Similar provisions are found in the Italian Code, article 363; the Belgian, article 262; the Dutch, articles 423 and 424; the Brazilian, article 560; the Chilian, article 944; the Argentine, article 1174; the Portuguese, article 1469; the Spanish, articles 718 and 719; the German, articles 548 and 549. In some of these Codes, notably the Portuguese, Argentine, and Dutch, these expenses are made a charge upon the ship and her cargo and freight, and considered as a subject of general average. By the Argentine Code, article 1174, the sailor is also entitled to an indemnity beyond his wages and cure in case of mutilation; and by the German Code he appears to be entitled to an indemnity in all cases for injuries incurred in defense of his ship; and by the Dutch Code, the sailor, if disabled, is entitled to such damages as the judge shall deem equitable.

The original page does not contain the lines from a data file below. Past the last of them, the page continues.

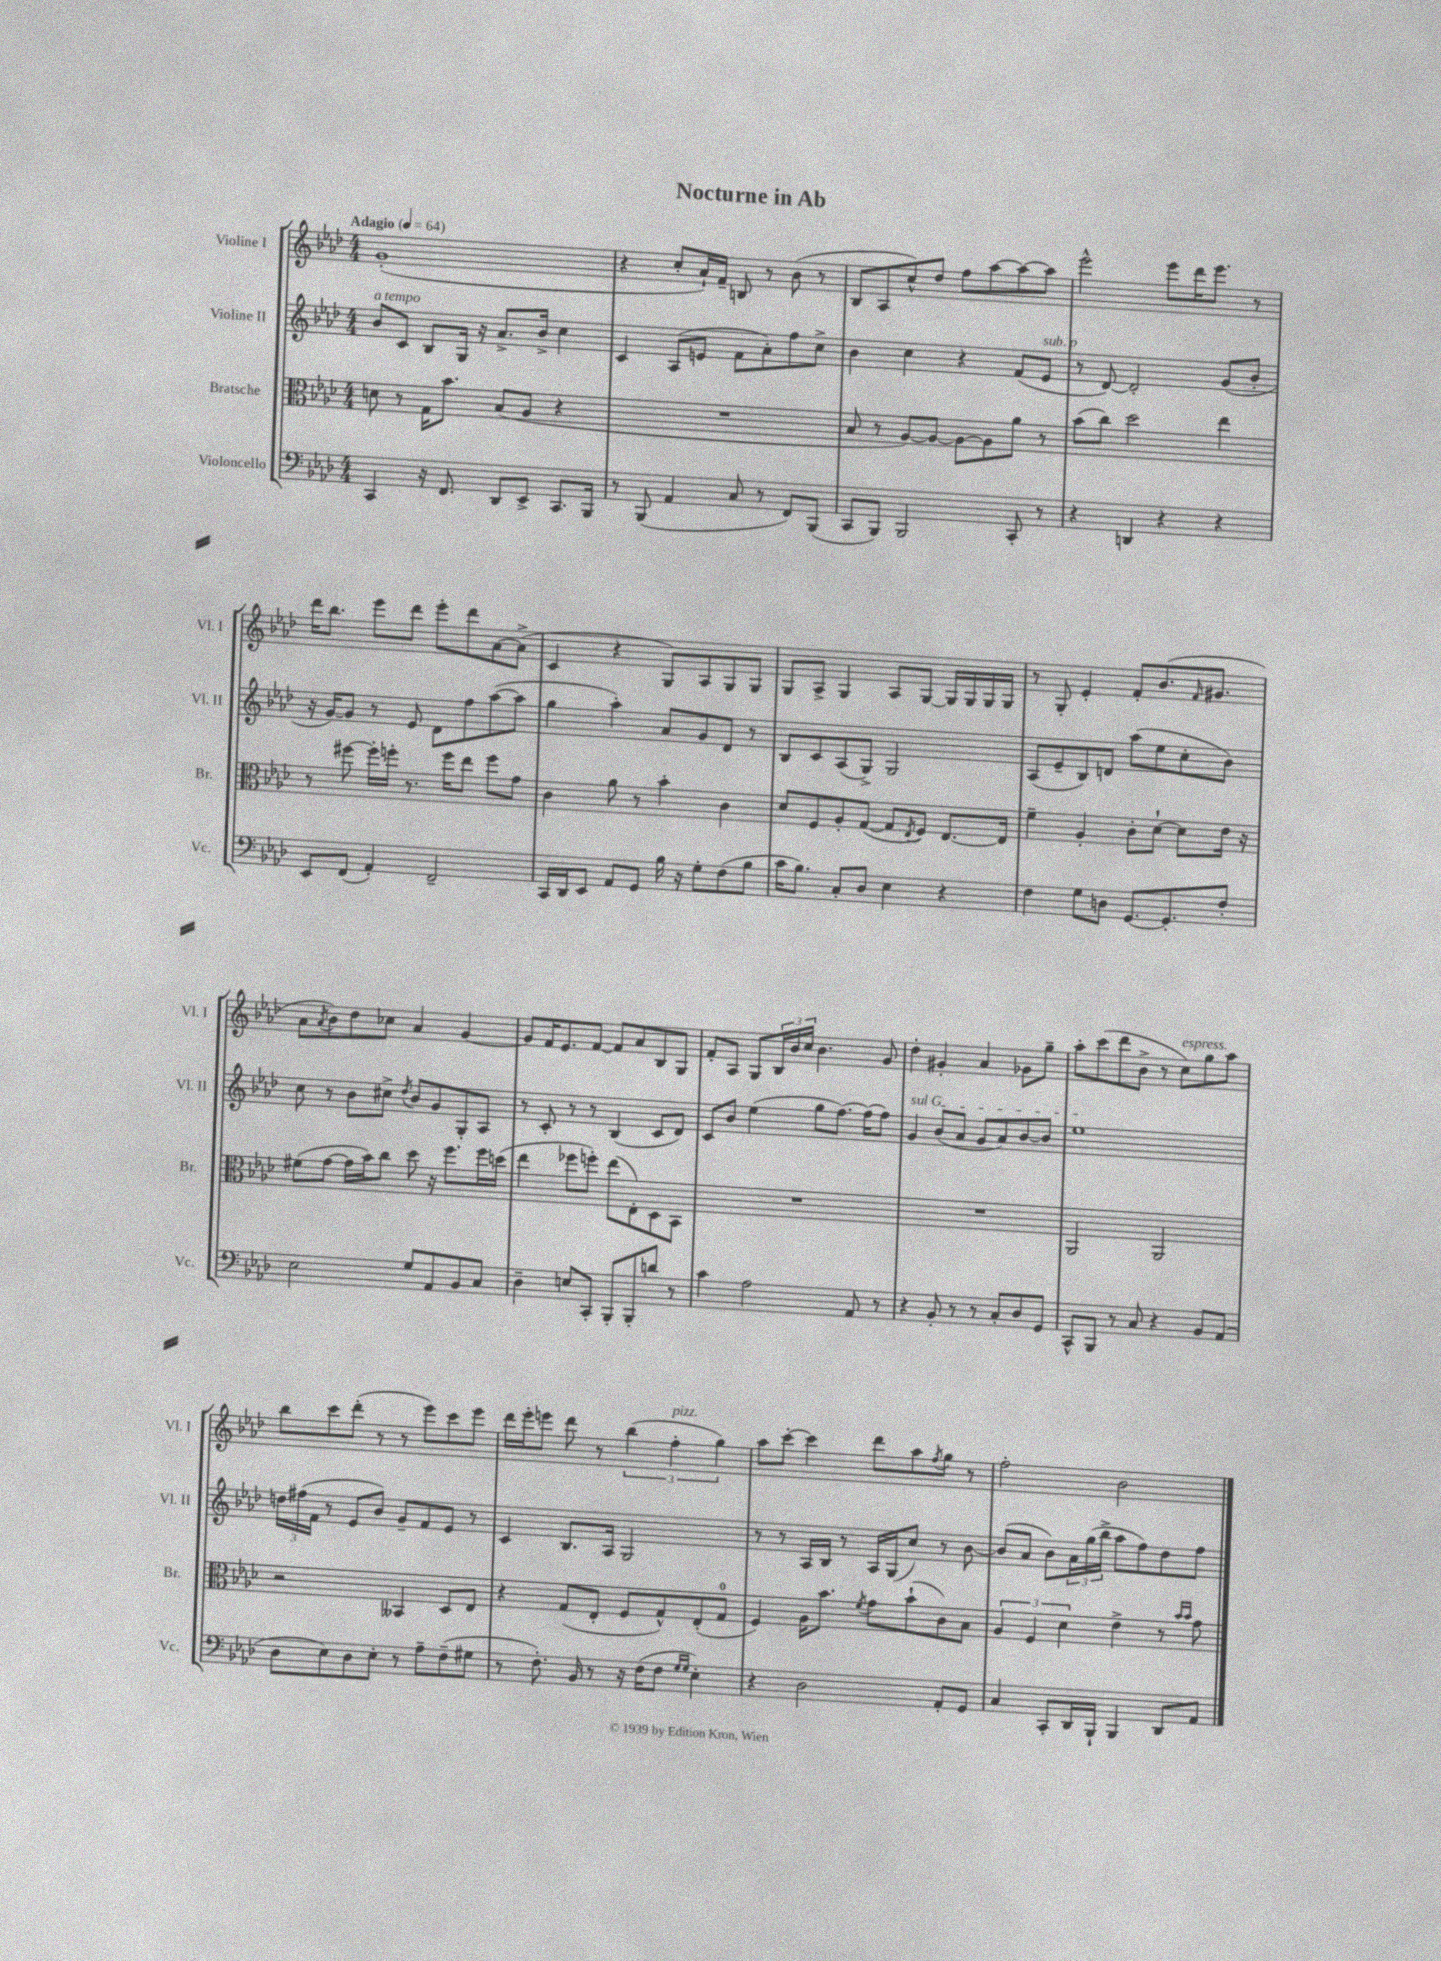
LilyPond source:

\header { title = "Nocturne in Ab" }
<<
\new StaffGroup <<
\new Staff = "s0" \with { instrumentName = "Violine I" shortInstrumentName = "Vl. I" } {
    \clef treble \key aes \major \numericTimeSignature \time 4/4 \tempo "Adagio" 4 = 64
    g'1-.( |
    r4 c''8-. aes'16-!) f'16-- b8 r8 bes'8( r8 |
    bes8 aes8 c''8-^) des''8 f''8 aes''8~ aes''8~ aes''8 |
    ees'''2-^ ees'''8 des'''16 ees'''8. r8 |
    des'''16 bes''8. ees'''8 des'''8 ees'''8-. des'''8 aes'8~ aes'8->( |
    c'4 r4 g8) aes8 g8 g8 |
    g8 aes8-> g4 aes8 g8~ g16 g16 g16 g16 |
    r8 g8-. ees'4-. f'8-. bes'8.( \grace { f'16 } gis'8. |
    aes'8 \acciaccatura { aes'8 } bes'8) des''8 ces''8 aes'4 g'4~ |
    g'8 f'16 ees'8. f'8~ f'8 aes'8 bes8 g8 |
    f'8-. aes8 g8 \tuplet 3/2 { bes16 bes'16 c''16 } bes'4. g'8 |
    des''4-. gis'4-. aes'4 ges'8 g''8-- |
    aes''8-. c'''8( des'''8 bes'8-> r8 c''8^\markup { \italic "espress." }) g''8 aes''8 |
    bes''8 c'''8 des'''8-.( r8 r8 ees'''8) c'''8 ees'''8 |
    des'''16 ees'''16-. e'''8 des'''8 r8 \tuplet 3/2 { bes''4( f''4-.^\markup { \italic "pizz." } g''4) } |
    aes''8 c'''8~-. c'''4 des'''8 aes''8 \acciaccatura { f''8 } g''8 r8 |
    f''2-. bes'2 \bar "|." |
}
\new Staff = "s1" \with { instrumentName = "Violine II" shortInstrumentName = "Vl. II" } {
    \clef treble \key aes \major \numericTimeSignature \time 4/4
    bes'8^\markup { \italic "a tempo" } c'8 bes8 g16 r16 aes'8.-> bes'16-> c''4 |
    c'4 aes8( e'8 f'8 aes'8-.) f''8 c''8-> |
    bes'4 c''4 r4 f'8( ees'8^\markup { \italic "sub. p" } |
    r8 des'8~) des'2-. g'8( bes'8-. |
    r16 g'16~) g'8 r8 ees'8 des'8 f''8 aes''8~( aes''8 |
    g''4 aes''4-.) aes'8 g'8 des'8 r8 |
    bes8 c'8 aes8( g8->) g2 |
    aes8( ees'8-- bes8) d'8 aes''8( ees''8 c''8-. bes'8) |
    c''8 r8 bes'8 cis''8-> \acciaccatura { des''8 } bes'8 g'8 g8-. aes8 |
    r8 c'8-. r8 r8 bes4( c'8 des'8) |
    c'8 bes'8 ees''4( g''8 f''8.~) f''16( f''8) |
    \once \override TextSpanner.bound-details.left.text = \markup { \italic "sul G" } g'4\startTextSpan bes'8( aes'8 g'8 aes'8) bes'8~ bes'8 |
    ees''1\stopTextSpan |
    \tuplet 3/2 { d''16 fis''16( f'16 } r8 ees'8 bes'8) g'8-- f'8 ees'8 r8 |
    c'4 bes8. aes16 g2 |
    r8 r8 aes16 bes16 r8 aes16 g16( c''8) r8 bes'8~ |
    bes'8( aes'8 bes'8) \tuplet 3/2 { aes'16 g''16( bes''16-> } aes''8 f''8) des''8 f''8 \bar "|." |
}
\new Staff = "s2" \with { instrumentName = "Bratsche" shortInstrumentName = "Br." } {
    \clef alto \key aes \major \numericTimeSignature \time 4/4
    d'8 r8 g16 bes'8. bes8( aes8 r4 |
    R1 |
    bes8 r8 aes8~) aes8~ aes8~ aes8 aes'8 r8 |
    bes'8( c''8) des''2 ees''4 |
    r8 fis''8~ fis''16-. f''16-. r8. f''16 ees''8 f''8 g'8 |
    c'4 aes'8 r8 bes'4-. c'4 |
    des'8 f8 aes8-. g8~( g8 \acciaccatura { ees8 } f8) ees8.~ ees16 |
    f'4-- aes4-. c'8-. des'8~-! des'8 ees'16 r16 |
    fis'8( g'8~ g'16 bes'16) c''8 des''8 r16 f''8. f''16 d''16( |
    ees''4 fes''8 f''8-.) ees''8( ees8-.) des8 bes,8 |
    R1 |
    R1 |
    aes,2 aes,2 |
    r2 beses,4 des8 ees8 |
    r4 g8( ees8-. f8 g8-^) ees8-.( g8-0 |
    f4) aes16 bes'8. \acciaccatura { f'8 } g'8 bes'8-!( c'8) bes8 |
    \tuplet 3/2 { aes4 f4 des'4 } ees'4-> r8 \grace { bes'16 bes'16 } g'8 \bar "|." |
}
\new Staff = "s3" \with { instrumentName = "Violoncello" shortInstrumentName = "Vc." } {
    \clef bass \key aes \major \numericTimeSignature \time 4/4
    c,4 r16 f,8. des,8 ees,8-> c,8. bes,,16 |
    r8 bes,,8( aes,4 c8 r8 f,8) bes,,8( |
    c,8 bes,,8) bes,,2 c,8-. r8 |
    r4 d,4 r4 r4 |
    ees,8 f,8( aes,4-.) f,2-- |
    c,16 des,16 ees,8 aes,8 g,8 bes16 r16 g8-. f8( bes8 |
    c'16 bes8.) c8-. des8 ees4 r4 |
    f4 g8 d8 g,8.~ g,8.-. f8-. |
    ees2 g8 aes,8 bes,8 c8 |
    des4-- e8 c,8-. bes,,8-. bes,,8-. d'8 r8 |
    c'4 aes2 aes,8 r8 |
    r4 bes,8-. r8 r8 c8-. des8 g,8 |
    c,8-^ bes,,8 r8 c8 r4 bes,8 aes,8( |
    des8 ees8) des8 ees8-. r8 aes8-- f8--( gis8 |
    r8 f8.-.) bes,16 r8 r16 f16( f8 \grace { g16 g16 } ees4-.) |
    r4 des2 aes,8-. g,8 |
    c4 c,8-. des,16 bes,,16-! bes,,4 des,8 aes,8 \bar "|." |
}
>>
>>
\layout { \context { \Score \remove "Bar_number_engraver" } }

In all of them there is a provision against liability in case of injuries received by the sailor's wilful misconduct.
Except as above indicated, in a few countries, the expense and maintenance and cure do not seem to constitute a privilege or lien upon a ship, since by the French Code, article 191, classifying privileged debts against vessels, no mentions is made of a lien for personal injury. The other Continental and South American Codes do not differ materially from the French in this particular. Probably, however, the expenses of maintenance and cure would be regarded as a mere incident to the wages, for which there is undoubtedly a privilege.
By the English merchants' shipping act (17 & 18 Vict. chap. 104, 228, subd. 1), 'if the master or any seaman or apprentice receives any hurt or injury in the service of the ship to which he belongs, the expense of providing the necessary surgical and medical advice, with attendance and medicines, and of his subsistence until he is cured, or dies, or is brought back to some port in the United Kingdom, if shipped in the
United Kingdom, or, if shipped in some British possession, to some port in such possession, and of his conveyance to such port, and the expense (if any) of his burial, shall be defrayed by the owner of such ship, without any deduction on that account from the wages of such master, seaman, or apprentice.'
These provisions of the British law seem to be practically identical with the Continental Codes. In the English courts the owner is now held to be liable for injuries received by the unseaworthiness of the vessel, though not by the engligence of the master, who is treated as a fellow servant of the owner. Responsibility for injuries received through the unseaworthiness of the ship is imposed upon the owner by the merchants' shipping act of 1876 (39 & 40 Vict. chap. 80, 5), wherein, in every contract of service, express or implied, between an owner of a ship and the master or any seaman thereof, there is an obligation implied that all reasonable means shall be used to insure the seaworthiness of the ship before and during the voyage. Hedley v. Pinkney & Sons' S. S. Co.